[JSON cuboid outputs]
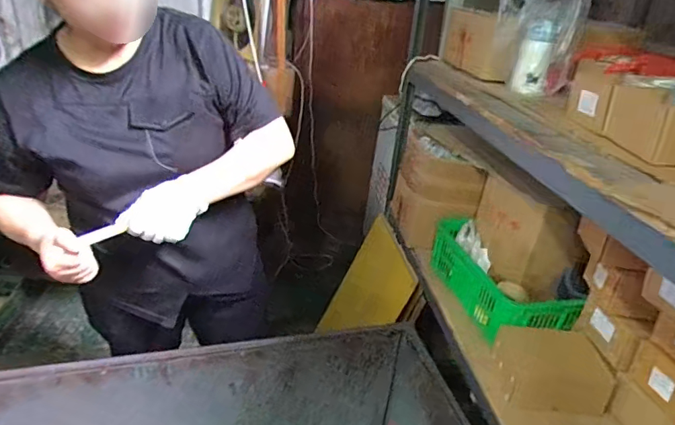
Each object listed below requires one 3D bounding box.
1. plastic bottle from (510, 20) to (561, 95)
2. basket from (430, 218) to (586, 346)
[{"bbox_3d":[0.496,-0.390,1.192,0.075,0.168,0.065,7,27,2],"label":"plastic bottle"},{"bbox_3d":[0.419,0.183,1.278,0.202,0.139,0.441,-2,28,-15],"label":"basket"}]

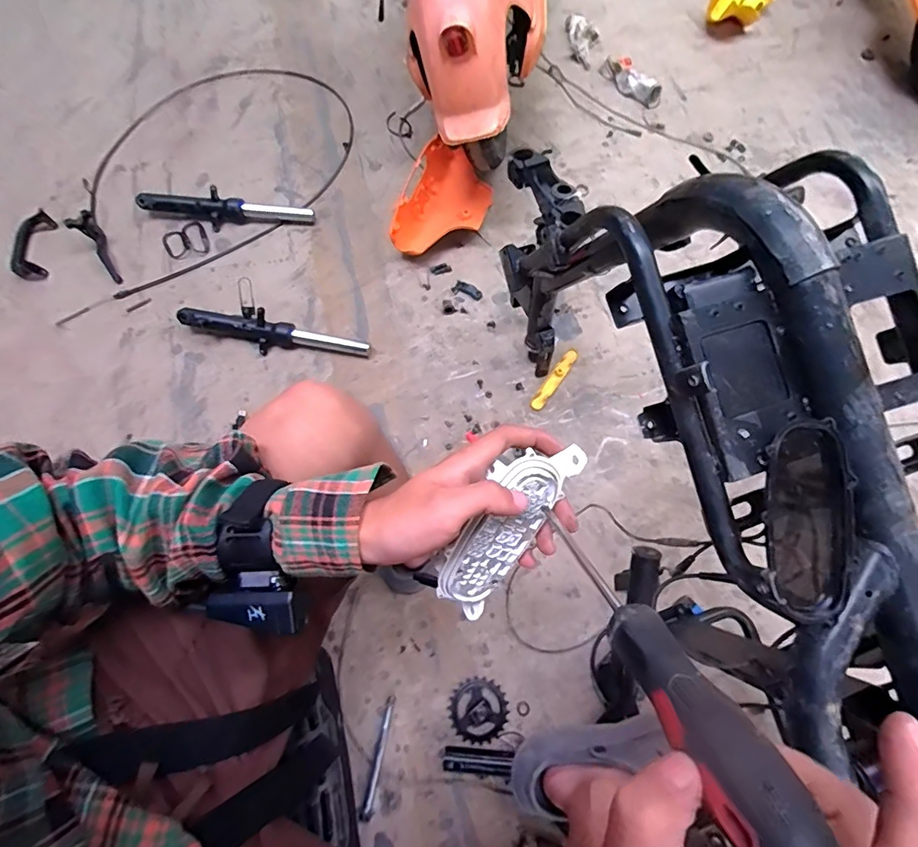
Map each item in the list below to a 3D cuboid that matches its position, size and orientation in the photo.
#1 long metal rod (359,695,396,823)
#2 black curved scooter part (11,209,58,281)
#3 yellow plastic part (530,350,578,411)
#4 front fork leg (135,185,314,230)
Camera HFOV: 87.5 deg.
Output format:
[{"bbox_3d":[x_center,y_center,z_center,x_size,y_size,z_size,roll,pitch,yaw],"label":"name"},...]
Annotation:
[{"bbox_3d":[-0.115,0.482,0.694,0.016,0.016,0.152,12,70,3],"label":"long metal rod"},{"bbox_3d":[-0.831,-0.351,0.933,0.060,0.044,0.144,0,69,0],"label":"black curved scooter part"},{"bbox_3d":[0.186,-0.086,0.925,0.024,0.006,0.150,34,73,10],"label":"yellow plastic part"},{"bbox_3d":[-0.481,-0.442,0.998,0.344,0.066,0.045,0,70,-15],"label":"front fork leg"}]

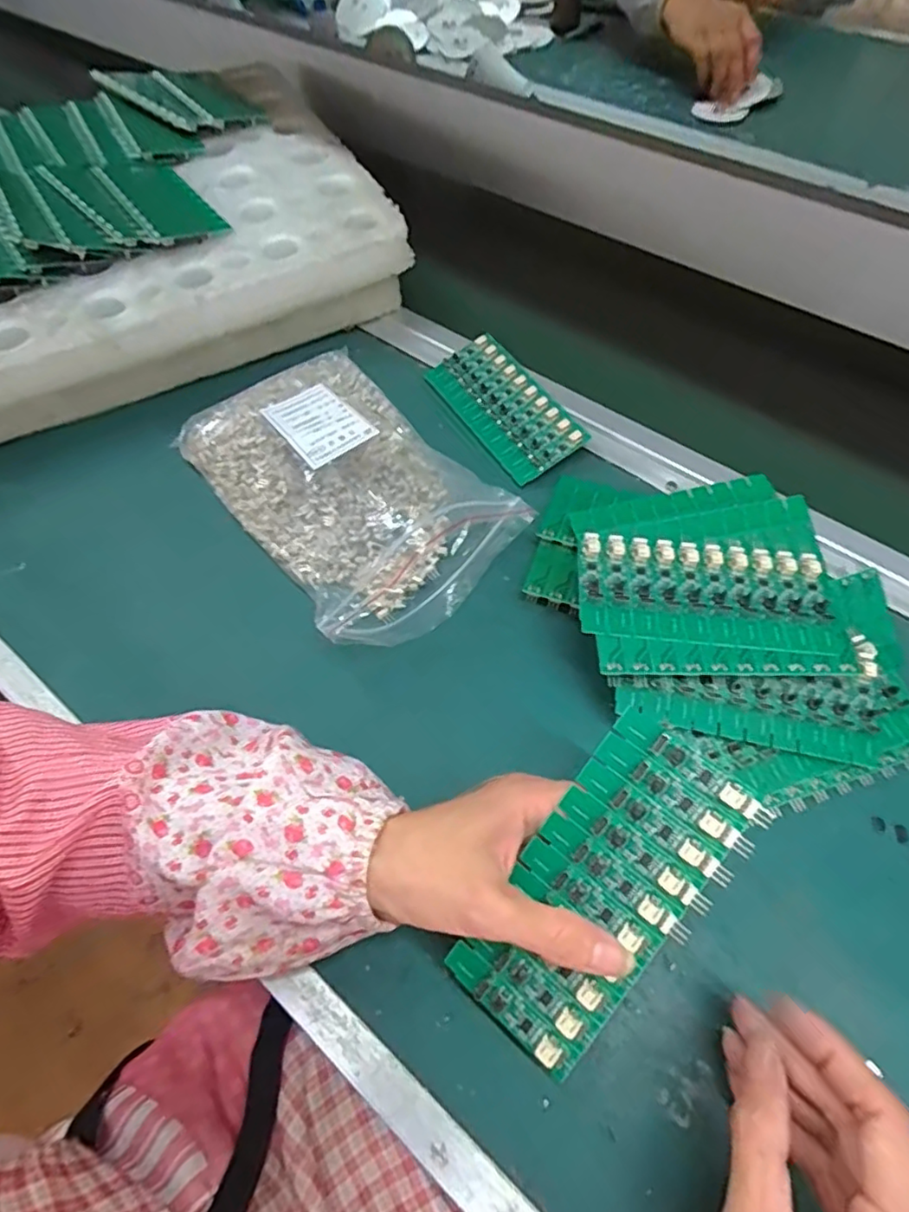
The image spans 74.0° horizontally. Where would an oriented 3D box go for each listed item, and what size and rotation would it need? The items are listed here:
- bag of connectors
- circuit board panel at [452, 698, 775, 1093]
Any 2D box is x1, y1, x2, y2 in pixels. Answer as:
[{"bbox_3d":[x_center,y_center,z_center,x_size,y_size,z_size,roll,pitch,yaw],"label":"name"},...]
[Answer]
[{"bbox_3d":[-0.076,-0.090,0.406,0.141,0.047,0.233,-37,64,-17],"label":"bag of connectors"},{"bbox_3d":[0.062,0.117,0.249,0.065,0.008,0.137,34,89,21],"label":"circuit board panel"}]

_TASK DESCRIPTION_
Lines holding "item": count them across the data and reply with the number alone.

_SOLUTION TO THIS PROBLEM_
2